The cylinder body can be composed of a shell and a sealing head, and the sealing end can be sealed in the form of the sealing head or a flange cover; the open end is used for allowing the mixed gas after mixing to enter a subsequent flow; the cylinder is preferably a cylinder with a diameter of 200-3000 mm for the purpose of easy manufacture and uniform distribution.

The number of the layered separators can be determined according to actual working conditions, and is preferably 2-6, and more preferably 3-5. The layering partition plates and the distribution plates divide the feeding area of the cylinder into two types of ethylene feeding areas and oxygen feeding areas, the two types of feeding areas are alternately distributed along the circumferential direction of the cylinder, and each ethylene feeding area and each oxygen feeding area are closed areas; each closed area should be tightly sealed, and material channeling is forbidden; and a corresponding ethylene inlet or an oxygen inlet is arranged on the corresponding cylinder body of each closed area for external oxygen or ethylene to enter. The number of the layering partition plates is increased, the number of the ethylene feeding area and the oxygen feeding area can be increased, the rapid and uniform diffusion of ethylene and oxygen in the distribution area in the respective annular channels is promoted, the maximum distance of circumferential diffusion is reduced, the uniformity of ethylene and oxygen in the respective annular channels is increased, and the rectifying length and the jet ring length are shortened.

Because only ethylene channel holes corresponding to the ethylene annular channels are formed in the distribution plate of the ethylene feeding area, only oxygen channel holes corresponding to the oxygen annular channels are formed in the distribution plate of the oxygen feeding area, ethylene and oxygen enter the respective annular channels through the respective channel holes without being mixed with each other, and subsequent jet mixing is performed.

The sealing of the two sides of the spray ring and the distribution plate should be performed by reliable means such as welding, bonding, etc., and the sealing of the mixer must be performed due to the wide explosion range of ethylene and oxygen and extremely high risk. In general, the seal of the injection ring with the distribution plate should ensure that oxygen is only transported within the oxygen annular channel to the jet mixing zone, does not enter the ethylene annular channel, and must not diffuse into the ethylene region at the forward end of the ethylene annular channel; ethylene does not enter the oxygen annular channel, is only conveyed to the jet mixing zone in the ethylene annular channel, and cannot diffuse to the oxygen area at the front end of the oxygen annular channel, so that the intrinsic safety of the mixer is ensured.

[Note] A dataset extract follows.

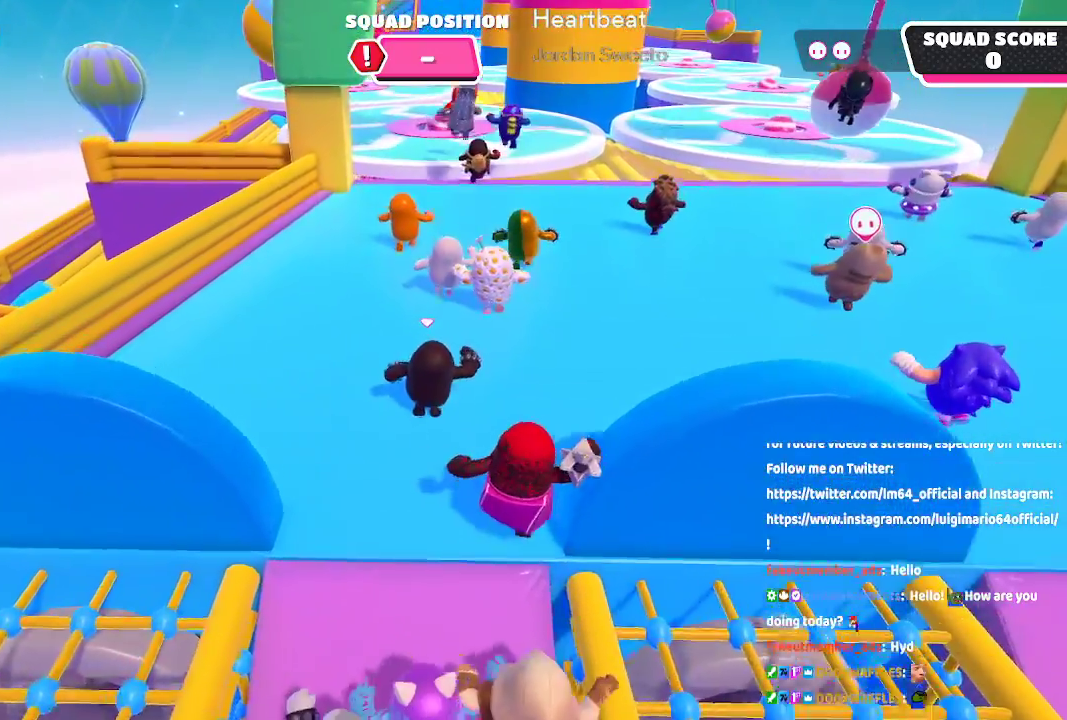
{"dt_ms": 500, "buttons": [], "left_stick": "up", "right_stick": "center", "button_events": []}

In order to ensure that the ethylene and the oxygen form jet flow mixing, the ethylene annular channels and the oxygen annular channels are alternately arranged, and the radial width of the ethylene annular channels is larger than that of the oxygen annular channels.

As a modification, the annular channel of the outermost ring of the distribution area is an ethylene annular channel.

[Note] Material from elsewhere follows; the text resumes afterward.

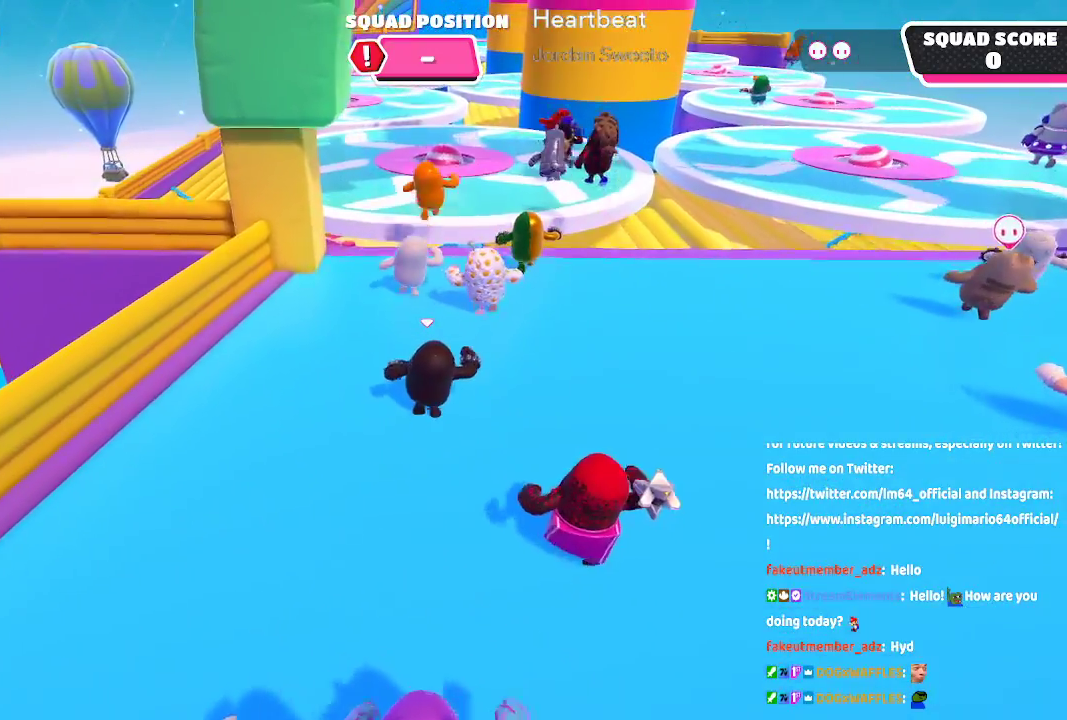
{"dt_ms": 500, "buttons": [], "left_stick": "up", "right_stick": "center", "button_events": []}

The determination of the spray ring length may take into account the following two aspects:

on the one hand, after oxygen enters the oxygen annular channel from the oxygen channel holes on the distribution plate, the oxygen diffuses to the area in the oxygen annular channel, in which no oxygen directly enters, and then enters the jet flow mixing area after the oxygen is uniformly distributed in the oxygen annular channel. The oxygen annular channel plays roles in guiding oxygen and rectifying oxygen, and the oxygen is uniformly distributed in the annular direction in the oxygen annular channel, so that the injection ring is required to have a certain axial length;

on the other hand, after the ethylene enters the ethylene annular channel from the ethylene channel holes on the distribution plate, the ethylene is diffused in the ethylene annular channel to a region where the ethylene does not directly enter, and when the ethylene is uniformly distributed in the ethylene annular channel, the ethylene enters the jet mixing region. The injection ring is used for rectifying the ethylene in the circumferential direction, so that the ethylene is uniformly distributed in the ethylene annular channel in the circumferential direction, and therefore, the injection ring is required to have a certain axial length;

the final length of the spray ring takes the largest of the lengths determined by both and leaves a certain margin to provide greater operational flexibility.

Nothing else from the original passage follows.